I’ve had this happen to me. I’ve been asked to supply a question and and answer so I can be identified later. The guy at the bank (or was it a utility company? I can’t remember) wouldn’t let me use a question that was political in nature. I tried several variations, but he kept saying no.

They would rather use my first girlfriend’s name, than what I think of various politicians.

wsinda September 1, 2008 2:24 AM

“They would rather use my first girlfriend’s name, than what I think of various politicians.”

Very sensible, given the current snooping and data mining on phone and data traffic by various secret services. A repeated negative opinion on an important politician might get the bank into trouble.

antibozo September 1, 2008 3:09 PM

If there’s sense to it, it’s because the first girlfriend’s name won’t ever change, unlike people’s political views. But it’s a bad idea because it allows one bank build a corpus of personal information that can be used to compromise other institutions, by a bank employee or an intruder, or, naturally, one’s close friends, and in this case, one’s first girlfriend. It’s both password reuse and use of information others know as an authenticator. Stupid on both counts.

I always provide false answers to these kinds of queries, which I record for future reference. If possible, I make the answers themselves strong passwords.

Troy September 2, 2008 2:15 AM

A great example of this explicitly as a customer service exercise was at a video store I was a member of. You needed a card and a password to take out videos, presumably so if someone stole your card, they couldn’t rack up large fines and keep the videos for themselves.

It’s just a verbal password, in (probably) the same context as the original in the article – you say it over the counter, the guy behind the counter compares it to what’s on screen. But it led to a great exchange that always managed to amuse…

What’s your password?
Dunno.
Ok sir, here are your movies.

The card was on the same keyring as my car keys, so if I lost it I would be worried about more than overdue rentals.

Michael Sanderton September 2, 2008 7:01 PM

Lloyds is indeed ‘pants’. Lloyds is one of the only banks which gives out loans to people confirmed as bankrupt.

I know somebody who is over £50,000 to in debt to Lloyds, yet the bank just keep asking him “would you like another loan?”.

Lloyds are also very easy to phish!

Adam Lock September 4, 2008 8:44 AM

Strange. Most banks give you a password or code and ask you to repeat a few characters from it for authentication. I once rang up my bank and gave them the whole word and they got quite irate because they had to send me off to another system to reset it to something else. Apparantly the operators in one place only saw a few characters for verification purposes while another set of operators probably could set the password but had no idea who they were setting it for.
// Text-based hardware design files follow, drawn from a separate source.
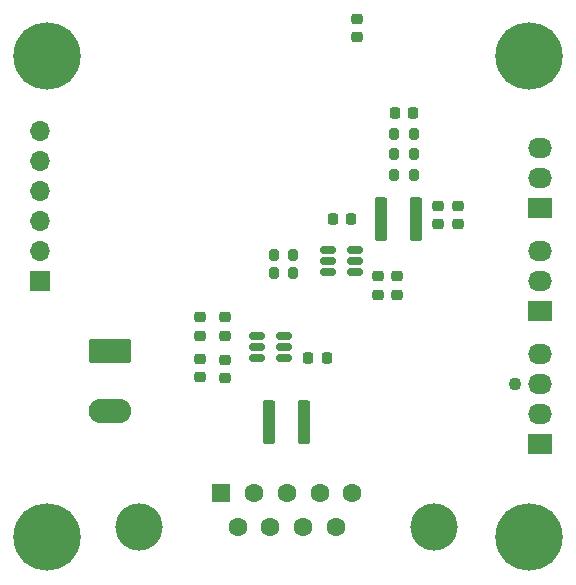
<source format=gbr>
%TF.GenerationSoftware,KiCad,Pcbnew,9.0.0*%
%TF.CreationDate,2025-03-19T13:45:40+03:00*%
%TF.ProjectId,End_striyel Sens_r Mod_l_,456e64fc-7374-4726-9979-656c2053656e,rev?*%
%TF.SameCoordinates,Original*%
%TF.FileFunction,Soldermask,Bot*%
%TF.FilePolarity,Negative*%
%FSLAX46Y46*%
G04 Gerber Fmt 4.6, Leading zero omitted, Abs format (unit mm)*
G04 Created by KiCad (PCBNEW 9.0.0) date 2025-03-19 13:45:40*
%MOMM*%
%LPD*%
G01*
G04 APERTURE LIST*
G04 Aperture macros list*
%AMRoundRect*
0 Rectangle with rounded corners*
0 $1 Rounding radius*
0 $2 $3 $4 $5 $6 $7 $8 $9 X,Y pos of 4 corners*
0 Add a 4 corners polygon primitive as box body*
4,1,4,$2,$3,$4,$5,$6,$7,$8,$9,$2,$3,0*
0 Add four circle primitives for the rounded corners*
1,1,$1+$1,$2,$3*
1,1,$1+$1,$4,$5*
1,1,$1+$1,$6,$7*
1,1,$1+$1,$8,$9*
0 Add four rect primitives between the rounded corners*
20,1,$1+$1,$2,$3,$4,$5,0*
20,1,$1+$1,$4,$5,$6,$7,0*
20,1,$1+$1,$6,$7,$8,$9,0*
20,1,$1+$1,$8,$9,$2,$3,0*%
G04 Aperture macros list end*
%ADD10C,3.600000*%
%ADD11C,5.700000*%
%ADD12R,1.700000X1.700000*%
%ADD13O,1.700000X1.700000*%
%ADD14C,4.000000*%
%ADD15R,1.600000X1.600000*%
%ADD16C,1.600000*%
%ADD17RoundRect,0.249999X-1.550001X0.790001X-1.550001X-0.790001X1.550001X-0.790001X1.550001X0.790001X0*%
%ADD18O,3.600000X2.080000*%
%ADD19R,2.030000X1.730000*%
%ADD20O,2.030000X1.730000*%
%ADD21C,1.100000*%
%ADD22RoundRect,0.250000X0.300000X1.600000X-0.300000X1.600000X-0.300000X-1.600000X0.300000X-1.600000X0*%
%ADD23RoundRect,0.225000X-0.250000X0.225000X-0.250000X-0.225000X0.250000X-0.225000X0.250000X0.225000X0*%
%ADD24RoundRect,0.225000X0.250000X-0.225000X0.250000X0.225000X-0.250000X0.225000X-0.250000X-0.225000X0*%
%ADD25RoundRect,0.200000X-0.200000X-0.275000X0.200000X-0.275000X0.200000X0.275000X-0.200000X0.275000X0*%
%ADD26RoundRect,0.225000X-0.225000X-0.250000X0.225000X-0.250000X0.225000X0.250000X-0.225000X0.250000X0*%
%ADD27RoundRect,0.200000X0.200000X0.275000X-0.200000X0.275000X-0.200000X-0.275000X0.200000X-0.275000X0*%
%ADD28RoundRect,0.150000X-0.512500X-0.150000X0.512500X-0.150000X0.512500X0.150000X-0.512500X0.150000X0*%
%ADD29RoundRect,0.150000X0.512500X0.150000X-0.512500X0.150000X-0.512500X-0.150000X0.512500X-0.150000X0*%
%ADD30RoundRect,0.250000X-0.300000X-1.600000X0.300000X-1.600000X0.300000X1.600000X-0.300000X1.600000X0*%
G04 APERTURE END LIST*
D10*
%TO.C,H2*%
X131125000Y-109600000D03*
D11*
X131125000Y-109600000D03*
%TD*%
D10*
%TO.C,H1*%
X131125000Y-68850000D03*
D11*
X131125000Y-68850000D03*
%TD*%
D12*
%TO.C,J1*%
X130500000Y-87884000D03*
D13*
X130500000Y-85344000D03*
X130500000Y-82804000D03*
X130500000Y-80264000D03*
X130500000Y-77724000D03*
X130500000Y-75184000D03*
%TD*%
D14*
%TO.C,J5*%
X138895000Y-108690000D03*
X163895000Y-108690000D03*
D15*
X145855000Y-105850000D03*
D16*
X148625000Y-105850000D03*
X151395000Y-105850000D03*
X154165000Y-105850000D03*
X156935000Y-105850000D03*
X147240000Y-108690000D03*
X150010000Y-108690000D03*
X152780000Y-108690000D03*
X155550000Y-108690000D03*
%TD*%
D10*
%TO.C,H3*%
X171875000Y-109600000D03*
D11*
X171875000Y-109600000D03*
%TD*%
D17*
%TO.C,J2*%
X136467100Y-93827600D03*
D18*
X136467100Y-98907600D03*
%TD*%
D10*
%TO.C,H4*%
X171875000Y-68850000D03*
D11*
X171875000Y-68850000D03*
%TD*%
D19*
%TO.C,J3*%
X172875000Y-90465000D03*
D20*
X172875000Y-87925000D03*
X172875000Y-85385000D03*
%TD*%
D19*
%TO.C,J6*%
X172875000Y-81715000D03*
D20*
X172875000Y-79175000D03*
X172875000Y-76635000D03*
%TD*%
D21*
%TO.C,J4*%
X170715000Y-96595000D03*
D19*
X172875000Y-101675000D03*
D20*
X172875000Y-99135000D03*
X172875000Y-96595000D03*
X172875000Y-94055000D03*
%TD*%
D22*
%TO.C,L2*%
X152875000Y-99850000D03*
X149875000Y-99850000D03*
%TD*%
D23*
%TO.C,C2*%
X157375000Y-65725000D03*
X157375000Y-67275000D03*
%TD*%
D24*
%TO.C,C13*%
X146125000Y-96125000D03*
X146125000Y-94575000D03*
%TD*%
D25*
%TO.C,R4*%
X150300000Y-87200000D03*
X151950000Y-87200000D03*
%TD*%
%TO.C,R7*%
X160500000Y-77150000D03*
X162150000Y-77150000D03*
%TD*%
D23*
%TO.C,C5*%
X160750000Y-87500000D03*
X160750000Y-89050000D03*
%TD*%
D26*
%TO.C,C9*%
X155300000Y-82625000D03*
X156850000Y-82625000D03*
%TD*%
D27*
%TO.C,R8*%
X162150000Y-75475000D03*
X160500000Y-75475000D03*
%TD*%
D28*
%TO.C,U3*%
X148850000Y-94450000D03*
X148850000Y-93500000D03*
X148850000Y-92550000D03*
X151125000Y-92550000D03*
X151125000Y-93500000D03*
X151125000Y-94450000D03*
%TD*%
D29*
%TO.C,U2*%
X157200000Y-85225000D03*
X157200000Y-86175000D03*
X157200000Y-87125000D03*
X154925000Y-87125000D03*
X154925000Y-86175000D03*
X154925000Y-85225000D03*
%TD*%
D23*
%TO.C,C15*%
X144025000Y-94475000D03*
X144025000Y-96025000D03*
%TD*%
D24*
%TO.C,C8*%
X146125000Y-92525000D03*
X146125000Y-90975000D03*
%TD*%
D30*
%TO.C,L1*%
X159350000Y-82600000D03*
X162350000Y-82600000D03*
%TD*%
D27*
%TO.C,R5*%
X151950000Y-85650000D03*
X150300000Y-85650000D03*
%TD*%
D23*
%TO.C,C11*%
X164200000Y-81550000D03*
X164200000Y-83100000D03*
%TD*%
%TO.C,C12*%
X165850000Y-81550000D03*
X165850000Y-83100000D03*
%TD*%
D26*
%TO.C,C10*%
X153225000Y-94450000D03*
X154775000Y-94450000D03*
%TD*%
D27*
%TO.C,R6*%
X162150000Y-78875000D03*
X160500000Y-78875000D03*
%TD*%
D26*
%TO.C,C14*%
X160550000Y-73700000D03*
X162100000Y-73700000D03*
%TD*%
D23*
%TO.C,C6*%
X159150000Y-87500000D03*
X159150000Y-89050000D03*
%TD*%
D24*
%TO.C,C7*%
X144025000Y-92525000D03*
X144025000Y-90975000D03*
%TD*%
M02*

</source>
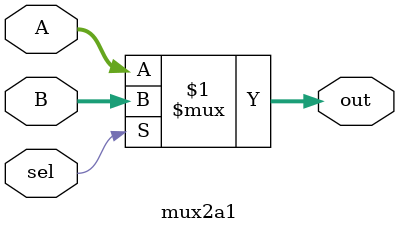
<source format=v>
module mux2a1 (
       input sel,
       input [31:0] A,
       input [31:0] B,
       output [31:0] out
);

    assign out = (sel) ? B : A; 

endmodule

</source>
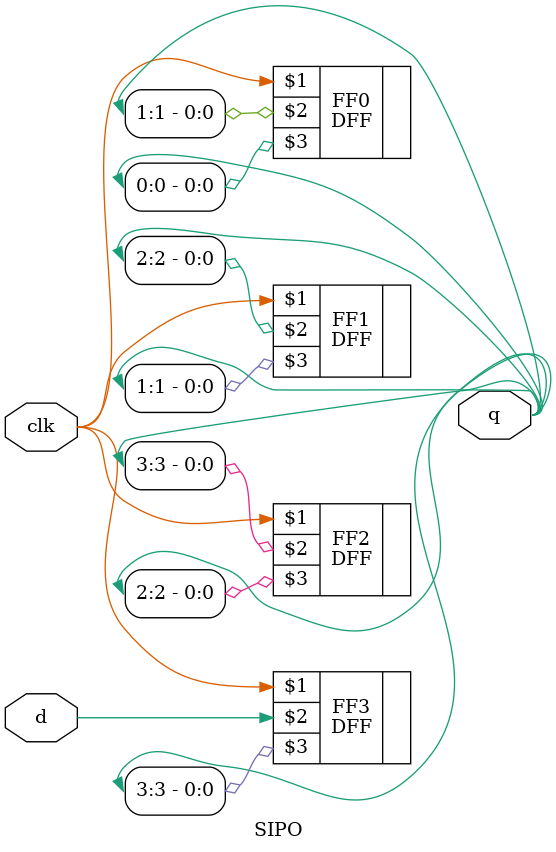
<source format=v>
`timescale 1ns / 1ps

module SIPO(d,clk,q);
input d;
input clk;
output [3:0] q;

DFF FF3(clk,d,q[3]);
DFF FF2(clk,q[3],q[2]);
DFF FF1(clk,q[2],q[1]);
DFF FF0(clk,q[1],q[0]);

endmodule

</source>
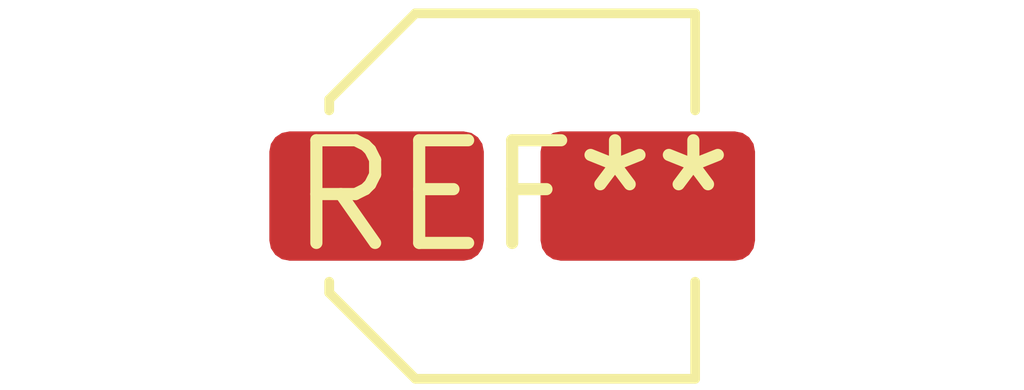
<source format=kicad_pcb>
(kicad_pcb (version 20240108) (generator pcbnew)

  (general
    (thickness 1.6)
  )

  (paper "A4")
  (layers
    (0 "F.Cu" signal)
    (31 "B.Cu" signal)
    (32 "B.Adhes" user "B.Adhesive")
    (33 "F.Adhes" user "F.Adhesive")
    (34 "B.Paste" user)
    (35 "F.Paste" user)
    (36 "B.SilkS" user "B.Silkscreen")
    (37 "F.SilkS" user "F.Silkscreen")
    (38 "B.Mask" user)
    (39 "F.Mask" user)
    (40 "Dwgs.User" user "User.Drawings")
    (41 "Cmts.User" user "User.Comments")
    (42 "Eco1.User" user "User.Eco1")
    (43 "Eco2.User" user "User.Eco2")
    (44 "Edge.Cuts" user)
    (45 "Margin" user)
    (46 "B.CrtYd" user "B.Courtyard")
    (47 "F.CrtYd" user "F.Courtyard")
    (48 "B.Fab" user)
    (49 "F.Fab" user)
    (50 "User.1" user)
    (51 "User.2" user)
    (52 "User.3" user)
    (53 "User.4" user)
    (54 "User.5" user)
    (55 "User.6" user)
    (56 "User.7" user)
    (57 "User.8" user)
    (58 "User.9" user)
  )

  (setup
    (pad_to_mask_clearance 0)
    (pcbplotparams
      (layerselection 0x00010fc_ffffffff)
      (plot_on_all_layers_selection 0x0000000_00000000)
      (disableapertmacros false)
      (usegerberextensions false)
      (usegerberattributes false)
      (usegerberadvancedattributes false)
      (creategerberjobfile false)
      (dashed_line_dash_ratio 12.000000)
      (dashed_line_gap_ratio 3.000000)
      (svgprecision 4)
      (plotframeref false)
      (viasonmask false)
      (mode 1)
      (useauxorigin false)
      (hpglpennumber 1)
      (hpglpenspeed 20)
      (hpglpendiameter 15.000000)
      (dxfpolygonmode false)
      (dxfimperialunits false)
      (dxfusepcbnewfont false)
      (psnegative false)
      (psa4output false)
      (plotreference false)
      (plotvalue false)
      (plotinvisibletext false)
      (sketchpadsonfab false)
      (subtractmaskfromsilk false)
      (outputformat 1)
      (mirror false)
      (drillshape 1)
      (scaleselection 1)
      (outputdirectory "")
    )
  )

  (net 0 "")

  (footprint "C_Elec_4x5.8" (layer "F.Cu") (at 0 0))

)

</source>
Chris September 4, 2008 2:13 PM

I’m not trying to brag, but my bank is worse. The password used by their online banking system is stored in cleartext and made available to bank employees. I called them with problems a while back, and the helpful employee called up my account details.

“Oh, this must be the problem. Your password is all mangled. It’s random letters and numbers,” she said to me. I was amazed on several levels.

SQM March 10, 2011 12:42 PM

I don’t understand how a bank could be so lacking in password security. I agree that ideally the password should be automatically generated with numbers, lower case and upper case letters and special characters. You can have a passphrase to prove to a phone rep that the account is yours, but the password should be encrypted and not viewable by anyone.